[Collected data entries]
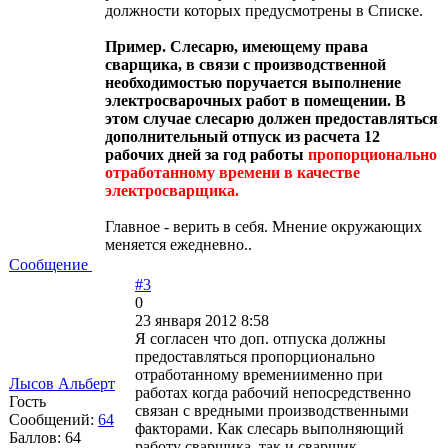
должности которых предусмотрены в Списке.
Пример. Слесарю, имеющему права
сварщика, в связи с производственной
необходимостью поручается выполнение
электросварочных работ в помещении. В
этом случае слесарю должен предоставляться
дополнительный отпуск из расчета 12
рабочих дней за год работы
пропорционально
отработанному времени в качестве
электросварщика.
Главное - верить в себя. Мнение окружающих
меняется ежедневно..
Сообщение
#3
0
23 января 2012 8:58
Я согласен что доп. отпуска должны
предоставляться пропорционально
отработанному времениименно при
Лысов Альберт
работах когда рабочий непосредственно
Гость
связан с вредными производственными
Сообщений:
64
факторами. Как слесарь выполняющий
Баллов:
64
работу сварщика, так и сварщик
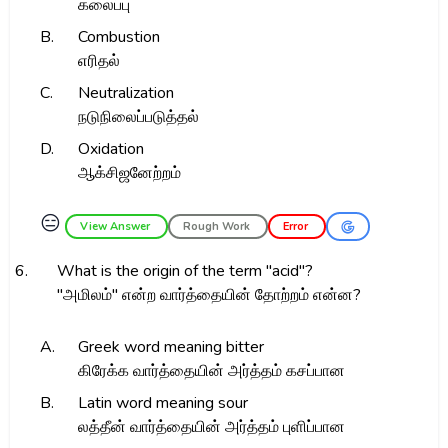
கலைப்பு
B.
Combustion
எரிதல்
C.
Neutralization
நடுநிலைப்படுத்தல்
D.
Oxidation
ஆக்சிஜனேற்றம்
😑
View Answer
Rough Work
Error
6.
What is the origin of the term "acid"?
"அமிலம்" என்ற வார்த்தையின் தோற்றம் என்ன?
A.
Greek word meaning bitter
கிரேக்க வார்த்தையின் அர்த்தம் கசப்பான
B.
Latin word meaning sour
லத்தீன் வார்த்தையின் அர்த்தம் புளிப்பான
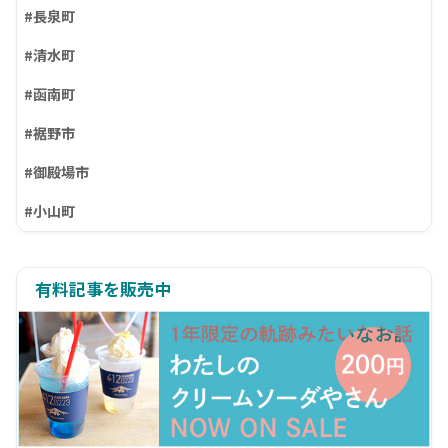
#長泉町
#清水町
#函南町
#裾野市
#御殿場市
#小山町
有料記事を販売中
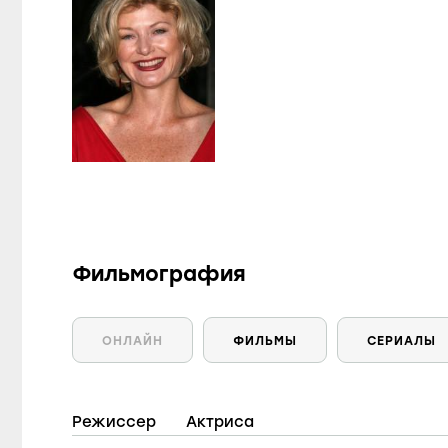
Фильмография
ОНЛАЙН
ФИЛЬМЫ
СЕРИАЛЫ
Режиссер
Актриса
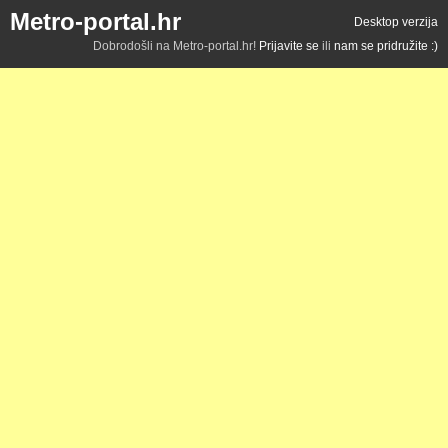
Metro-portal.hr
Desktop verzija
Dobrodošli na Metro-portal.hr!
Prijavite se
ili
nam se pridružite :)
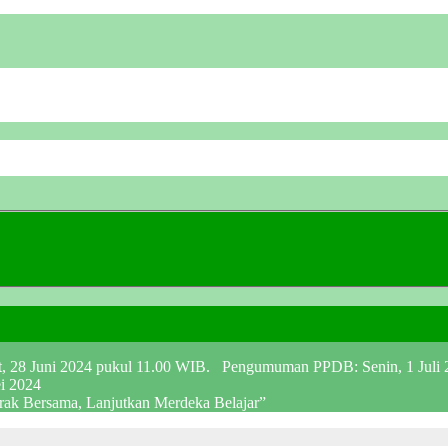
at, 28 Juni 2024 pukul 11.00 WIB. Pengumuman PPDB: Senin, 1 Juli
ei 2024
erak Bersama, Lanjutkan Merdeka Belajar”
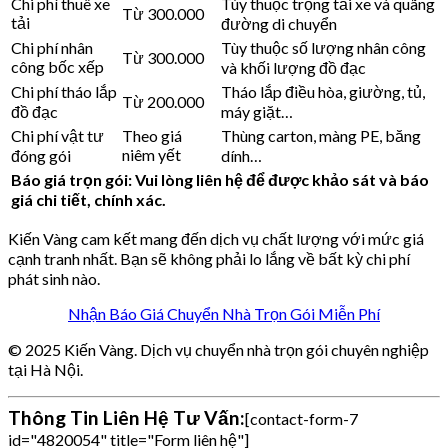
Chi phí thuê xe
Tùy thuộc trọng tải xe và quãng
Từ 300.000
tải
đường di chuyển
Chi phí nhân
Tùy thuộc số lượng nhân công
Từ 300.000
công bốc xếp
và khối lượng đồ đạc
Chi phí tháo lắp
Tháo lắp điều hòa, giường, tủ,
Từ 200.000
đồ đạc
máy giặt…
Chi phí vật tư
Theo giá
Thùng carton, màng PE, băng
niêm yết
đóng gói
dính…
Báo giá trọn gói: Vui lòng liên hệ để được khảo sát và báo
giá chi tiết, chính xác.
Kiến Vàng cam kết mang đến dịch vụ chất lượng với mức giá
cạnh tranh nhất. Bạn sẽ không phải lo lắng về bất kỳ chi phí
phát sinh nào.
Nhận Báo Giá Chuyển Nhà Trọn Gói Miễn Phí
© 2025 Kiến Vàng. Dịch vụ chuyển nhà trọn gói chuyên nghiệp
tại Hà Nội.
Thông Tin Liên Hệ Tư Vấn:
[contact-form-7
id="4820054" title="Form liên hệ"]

What to work on
Could you give the lines between the one holding "Chi phí thuê xe" and the end of the items, inclusive, as a JSON list of strings, one string per line and with blank lines left out?

Result of the exercise
[
  "Chi phí thuê xe",
  "Tùy thuộc trọng tải xe và quãng",
  "Từ 300.000",
  "tải",
  "đường di chuyển",
  "Chi phí nhân",
  "Tùy thuộc số lượng nhân công",
  "Từ 300.000",
  "công bốc xếp",
  "và khối lượng đồ đạc",
  "Chi phí tháo lắp",
  "Tháo lắp điều hòa, giường, tủ,",
  "Từ 200.000",
  "đồ đạc",
  "máy giặt…",
  "Chi phí vật tư",
  "Theo giá",
  "Thùng carton, màng PE, băng",
  "niêm yết",
  "đóng gói",
  "dính…",
  "Báo giá trọn gói: Vui lòng liên hệ để được khảo sát và báo",
  "giá chi tiết, chính xác.",
  "Kiến Vàng cam kết mang đến dịch vụ chất lượng với mức giá",
  "cạnh tranh nhất. Bạn sẽ không phải lo lắng về bất kỳ chi phí",
  "phát sinh nào.",
  "Nhận Báo Giá Chuyển Nhà Trọn Gói Miễn Phí",
  "© 2025 Kiến Vàng. Dịch vụ chuyển nhà trọn gói chuyên nghiệp",
  "tại Hà Nội.",
  "Thông Tin Liên Hệ Tư Vấn:",
  "[contact-form-7",
  "id=\"4820054\" title=\"Form liên hệ\"]"
]